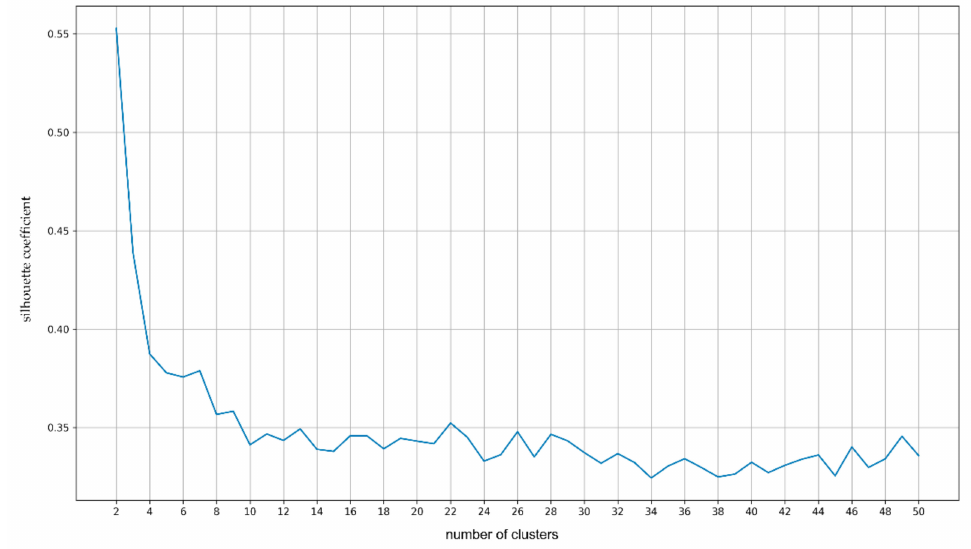
Figure 6. Estimation of variation by the number of distributions using the silhouette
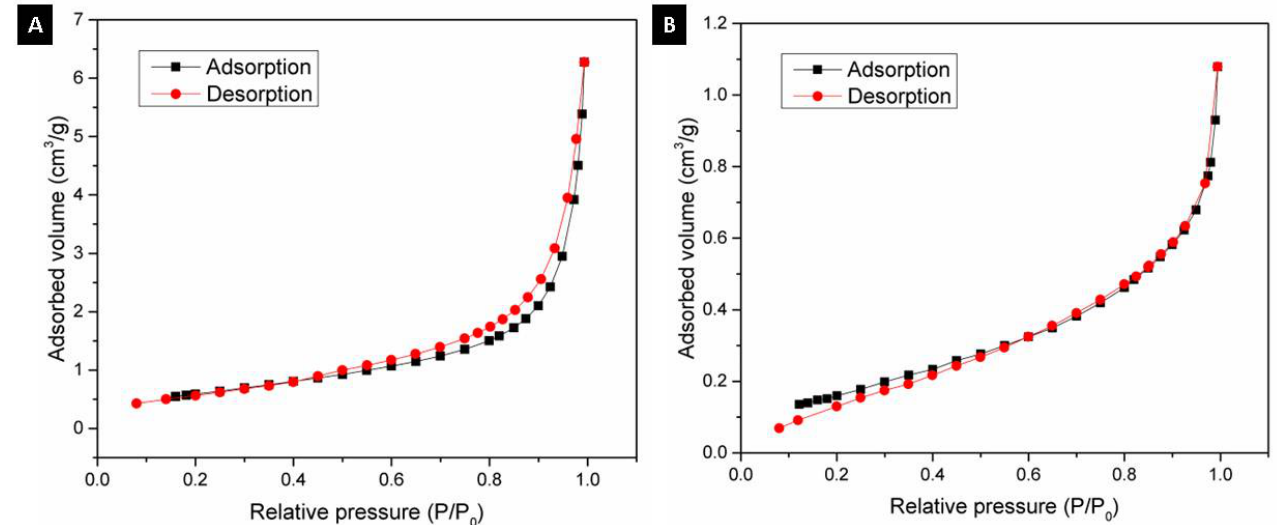
Figure 9. N 2 adsorption–desorption isotherm: ( A ) Alumina sphere treated at 1000 °C and ( B ) Alu-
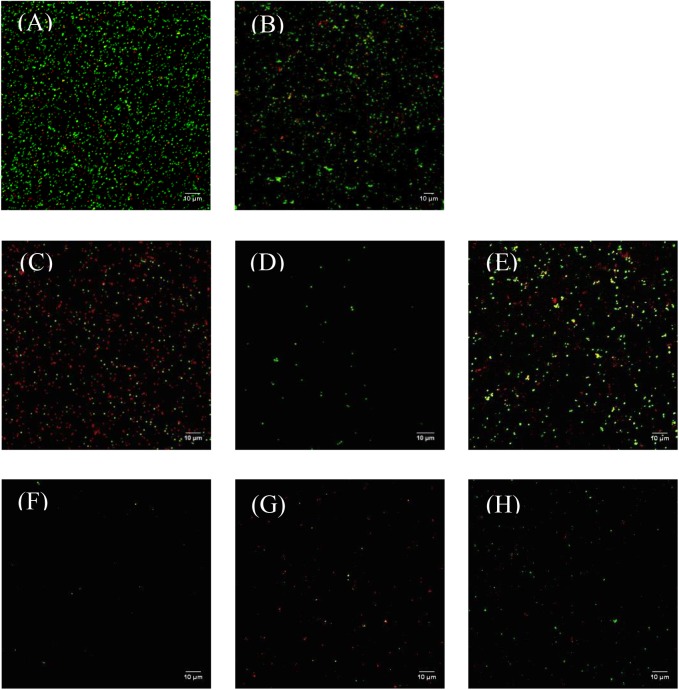
Representative CLSM images of Staphylococcus aureus labeled with PI and DCFDA fluorochromes after 5 or 120 min of O2, Ar, or N2 NTP treatments. DCFDA+ and PI– bacteria (green). DCFDA+ and PI+ bacteria (yellow). DCFDA– and PI+ bacteria (red). (A) Control; (B) 5 min low pressure; (C) 5 min O2; (D) 5 min Ar; (E) 5 min N2; (F) 120 min O2; (G) 120 min Ar; (H) 120 min N2.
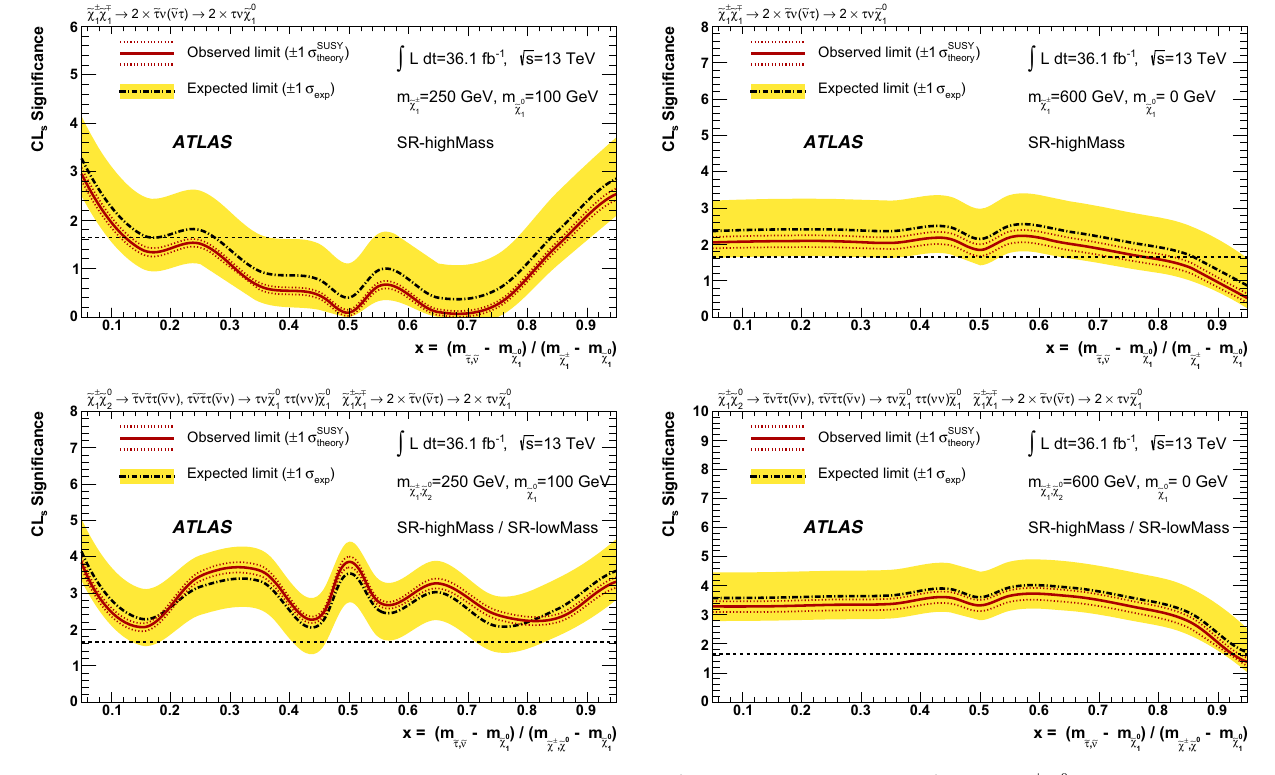
Fig. 8 The CL s significance for the benchmark models described in Sect. 3 as a function of the parameter x . The benchmark sce- nario with large mass splitting ( m ( ˜ χ 0 GeV) is shown on the right, and the compressed benchmark sce- ± ˜ χ 0 nario ( m ( ˜ χ 1 , 2 ) = 250 GeV and m (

* [The problem]:
From the first line of the material to the last, retype everything exactly except the images.

* [Exercise result]:
Figure 6. Estimation of variation by the number of distributions using the silhouette
Figure 9. N 2 adsorption–desorption isotherm: ( A ) Alumina sphere treated at 1000 °C and ( B ) Alu-
Representative CLSM images of Staphylococcus aureus labeled with PI and DCFDA fluorochromes after 5 or 120 min of O2, Ar, or N2 NTP treatments. DCFDA+ and PI– bacteria (green). DCFDA+ and PI+ bacteria (yellow). DCFDA– and PI+ bacteria (red). (A) Control; (B) 5 min low pressure; (C) 5 min O2; (D) 5 min Ar; (E) 5 min N2; (F) 120 min O2; (G) 120 min Ar; (H) 120 min N2.
Fig. 8 The CL s significance for the benchmark models described in Sect. 3 as a function of the parameter x . The benchmark sce- nario with large mass splitting ( m ( ˜ χ 0 GeV) is shown on the right, and the compressed benchmark sce- ± ˜ χ 0 nario ( m ( ˜ χ 1 , 2 ) = 250 GeV and m (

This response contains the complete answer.